The only thing that all forms of Yoga point to, absolutely all, is what you call “enlightenment, liberation”. There is no form of Yoga interested in anything else, including Pantanjali..

For 50 – 60 years, yoga has been very corrupted by people who have pointed out the side effects that some exercises produce. They put forward these side effects on the pretext of reducing stress, sleeping better, having less pain in the body, having slightly less mental confusion…

The fact of presenting a so-called traditional origin allowed for the maintenance of this corruption of the teachings by insisting on these secondary effects. And it is unclear why the “Yogas Sutras” of Patanjali have become so important, mainly outside of India …

By studying Patanjali’s Yoga Sutras, we find that he speaks very little about nidrâ. According to the translators – because there is always the question of translation, more than 35 in French and several hundred in English – nidrâ is taken in the sense of sleep. Pantajali presents it as an obstacle to Yoga (union – liberation). It is possible, however, that Patanjali wanted to signify the absence of attention.

In the Tantric Shaivite ways, the existence of a state beyond the waking and sleep is proclaimed, in which the state of nidra is somehow the gateway. There is also a very deep, almost secretive, teaching on sleep breathing that refers to prananidra, which connects a very subtle form of pranayama within one of the states of deep sleep without dreams, which is studied in very advanced nidra yoga practices.

This teaching strongly emphasizes this point that the reason for pranayama is to trigger sleep breathing. It is a breathing mode that one has when one is in deep sleep but while remaining awake, vigilant and attentive. In this mode, there are always inhalations and exhalations, suspensions at full lungs and empty lungs. But we are speaking of another type of suspension in which the sleeper loses consciousness of his identity, the consciousness of being separated from the rest of the world, lives and discovers this state of Unity called liberation or enlightenment.

Access to this state is quite rare because its approach often triggers internal experiences of all kinds that most of the time disturb the tranquility of observation and maintain a kind of attachment or identification. We have the impression that something happens to us personally: this inner experience pleases me, it is interesting, or it makes me questions … but above all, it creates the feeling that there is someone whom I call ME who is experiencing an experience. And this division, triggered by this inner experience between me and the object of experience, distances me greatly from this possibility of liberation, from the state of union. And this is where the learning process of Nidrâ Yoga is. It is about gradually deconstructing the identification processes that are numerous and very powerful. These are very old conditionings that are not only personal, but also conditionings inscribed in the human psyche. They must be deconstructed in order to be less caught by an inner experience and not to engage in immediate identification. It must also be understood that any inner experience is the elimination of a congestion contained in memory..

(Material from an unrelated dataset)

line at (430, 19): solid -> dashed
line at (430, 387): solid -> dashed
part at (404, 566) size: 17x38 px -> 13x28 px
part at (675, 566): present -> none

Here we are very far from Patanjali’s point of view which considers nidrâ, as sleep according to the translations, an obstacle to liberation.

We are here completely opposite to this point of view, affirming that it is possible to return consciously in the process of sleep. And it is possible in this process to dissect the conditioning of the human mind that is not only personal. In the process of deconditioning the human mind, it may happen that there are flashes of non-identification where this evidence of unity occurs; this arises only because conditioned memories which have produced the phenomenon of identification have been released.

Liberation consists in deconstructing the chains that condition us. It lies in removing veils and opacities preventing us from perceiving our true nature. While in Patanjali’s translations, one can understand that there is something to be achieved, on the contrary in the tantric way, one insists on the assertion that there is nothing to achieve. We essentially have to declutter the conditionings. This decluttering reveals that we are LIFE itself. We do not attain it.